Last week we had a significant rainfall. For some, it wasn’t that big of a deal, but for many of us, it was the first rainfall we had over 0.25” since the end of May. I know that I don’t need to remind most of you how hectic irrigation has been this season, so this was a welcome reprieve from the grind that we found ourselves in. But, this rainfall was much more than a break in the storm. It provided some valuable insight into our fields, especially around some water infiltration understanding, and compaction layers.
I know that Mike discussed this in his Reachout article this week, but I thought that I should help quantitate this with some real world data. Last week’s rainfall gave us a chance to see how irrigation events and rainfall events differ in a soil. Here I have some probe data from a field that would be a sandy loam texture. This probe was installed in June after a 3” rainfall event, so I was comfortable with where the full point was on it. But as the season progressed, and we decided it was time to begin irrigating soybeans, our irrigations just didn’t help us catch up. With limited water, at best we could refill the top 8”, but continued to see declines at our deeper depths, and found ourselves falling behind.
And then this rainfall event happened. But what I want you to focus on is what we saw at our 12”, 16”, and 20” sensors. As Mike mentioned on Monday, for Nebraska, a good rule of thumb is that we can support an infiltration rate of about 2” per hour. This field has a water holding capacity of about 1.30” of available crop moisture per foot. So easy math would say that in about 1-2 hours we should be able to absorb a 2” rainfall. But what we saw here was significantly different.

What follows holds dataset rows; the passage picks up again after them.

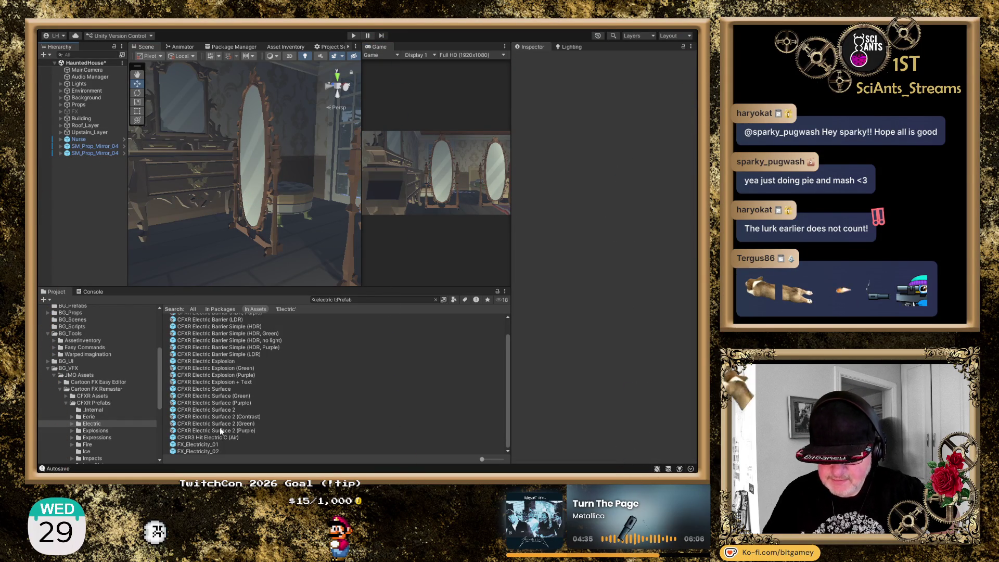
{"action": "left_click", "coordinate": [211, 445]}
{"action": "left_click_drag", "start_coordinate": [211, 447], "coordinate": [212, 196]}
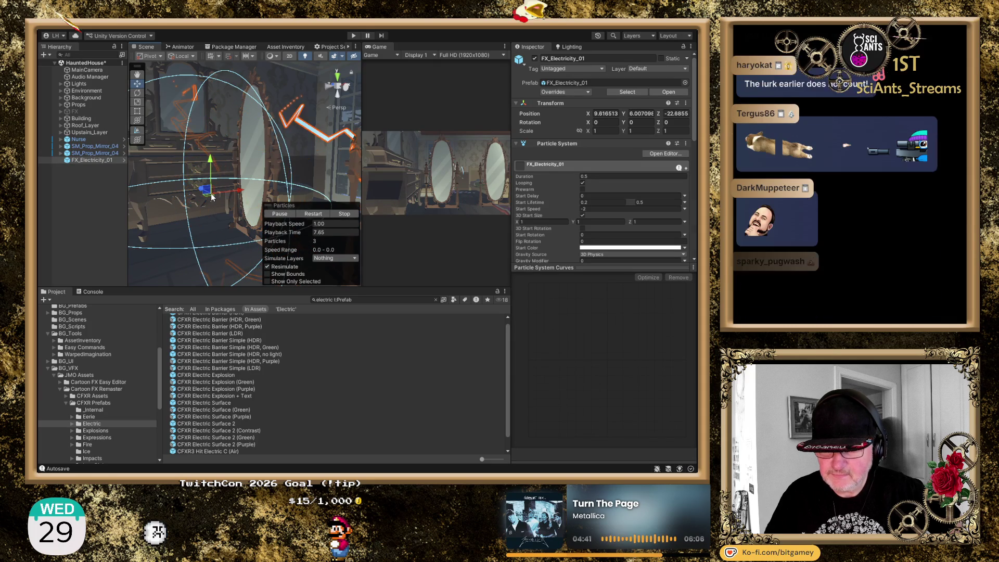
{"action": "left_click", "coordinate": [583, 184]}
{"action": "left_click", "coordinate": [584, 184]}
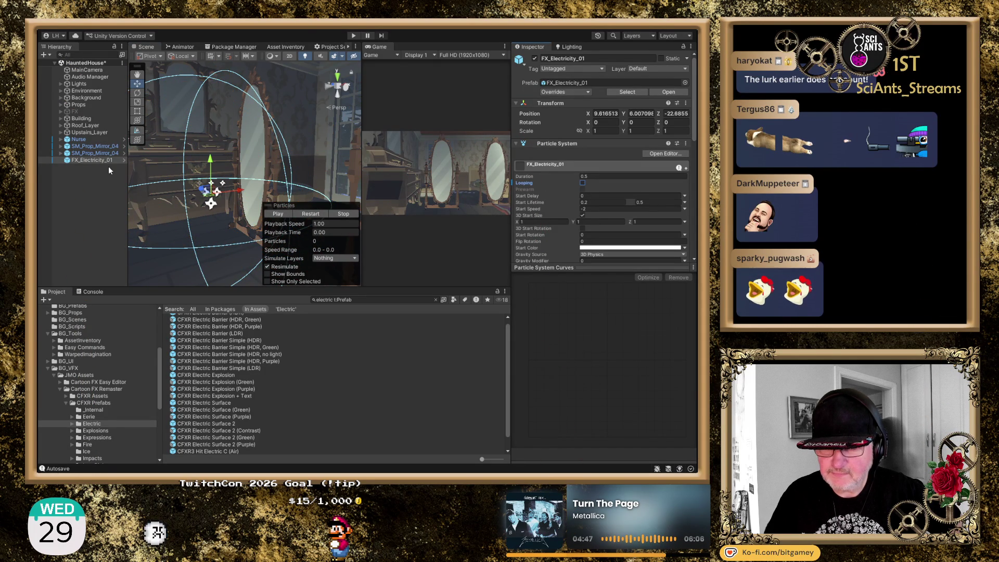
- Preview FX_Electricity_01 several times, then delete it from the Hierarchy
{"action": "left_click", "coordinate": [317, 214]}
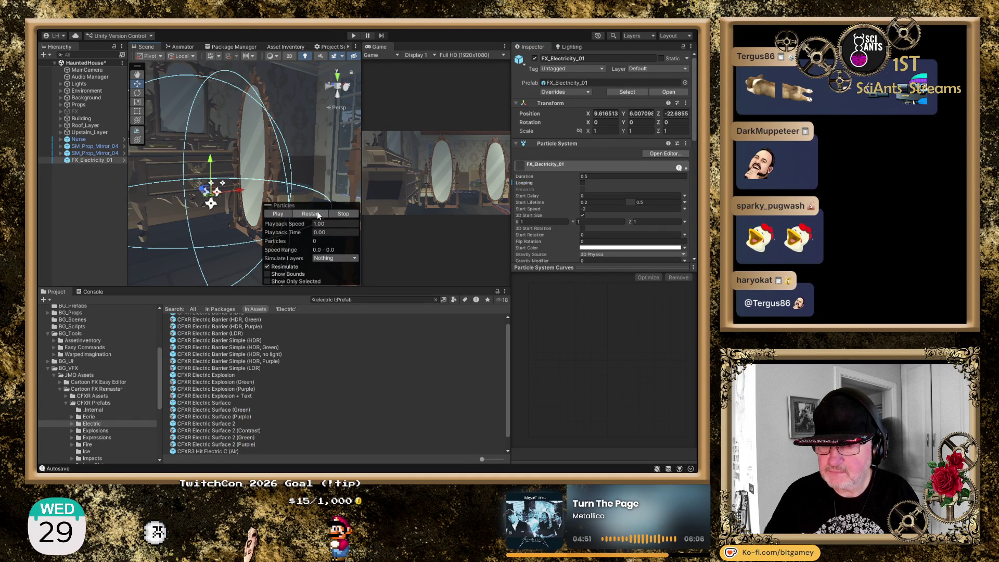
{"action": "left_click", "coordinate": [318, 214]}
{"action": "left_click", "coordinate": [317, 212]}
{"action": "left_click", "coordinate": [317, 212]}
{"action": "left_click", "coordinate": [318, 215]}
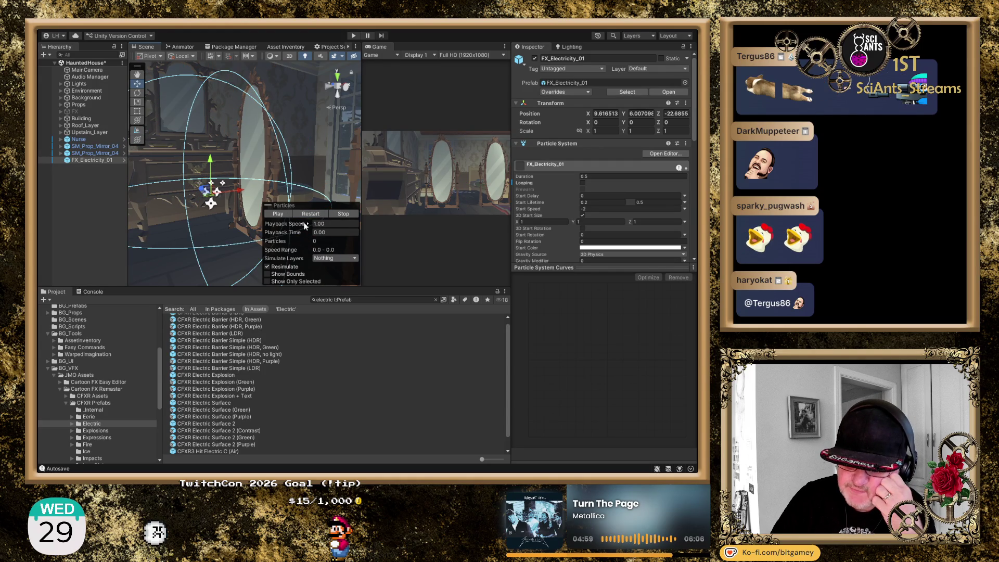
{"action": "left_click", "coordinate": [301, 215]}
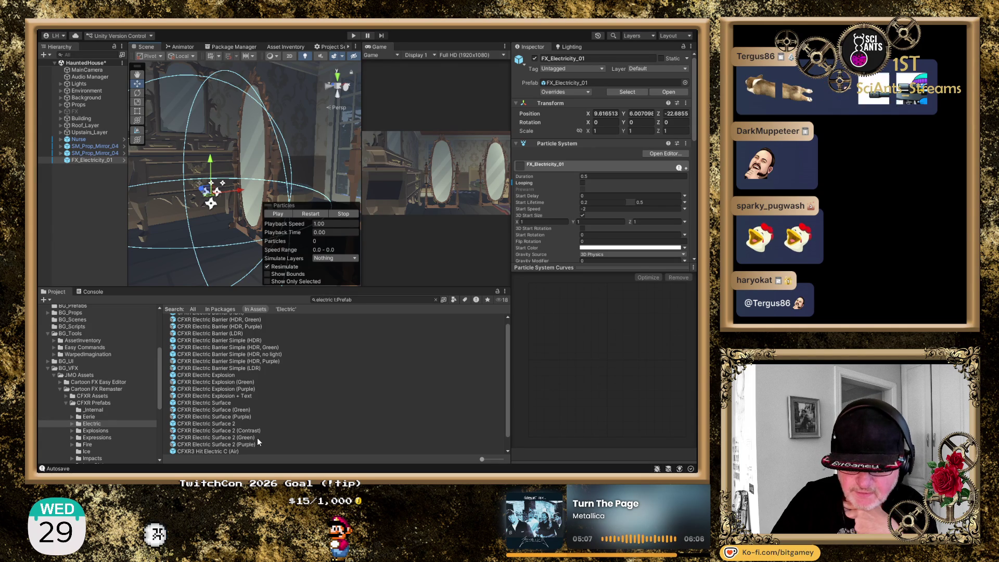
{"action": "left_click", "coordinate": [92, 161]}
{"action": "key", "text": "Delete"}
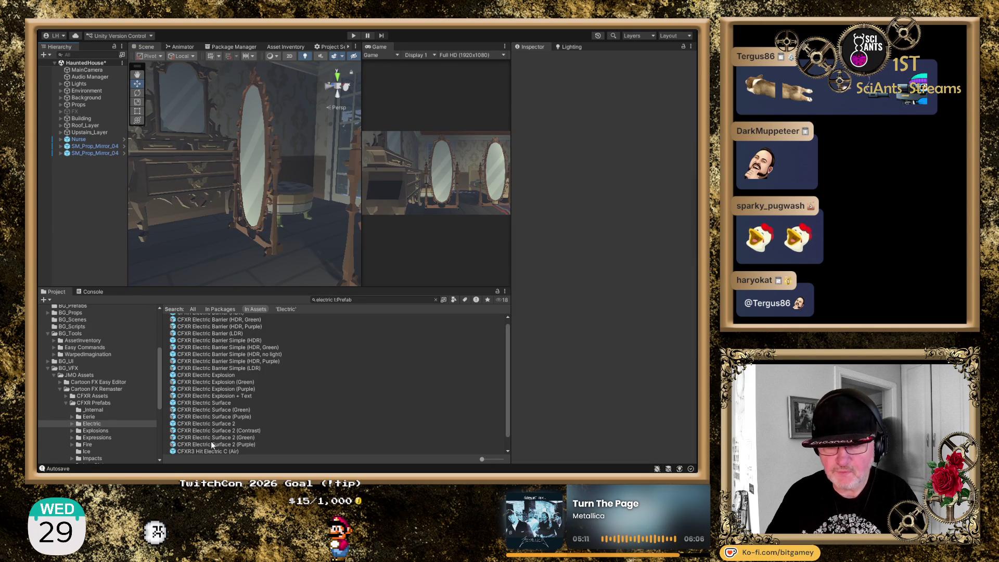
- Try FX_Electricity_02 in the scene, then delete it as well
{"action": "scroll", "coordinate": [229, 425], "scroll_direction": "down", "scroll_amount": 1}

Our rainfall began at 2 in the morning, and immediately began to infiltrate at 4” and 8”. Then it was 1:45 after the rainfall before we began to see infiltration at 12”. 22 hours before we saw infiltration at 16”, and 38+ hours before we saw it begin at 20”.
And so your take home for the day is that there are many lessons to be learned when you see a rainfall like this occur in the middle of a season. Is this issue caused by soil sub layers, or is it a compaction issue? The good news is that in either case, it is a mystery we can investigate and take action against for the future. In the short term, however, these sort of things are issues we take management action with today. This field will require a different management strategy from here on out. One that focuses on irrigation rates that fill the top foot and don’t over apply is step one. Understanding how our water infiltrates and making sure we have room to hold rain when we have a good chance in the forecast is another. Finally, understanding how the depletion is happening at deeper depths and understanding our ability to manage it this season is limited will help us with realistic expectations.
At the end of the day, this is just another example of how the technology helps us understand the agronomics of what is happening in our field. With a month plus of irrigation left, now is the perfect time to refine our strategy for the remainder of the year.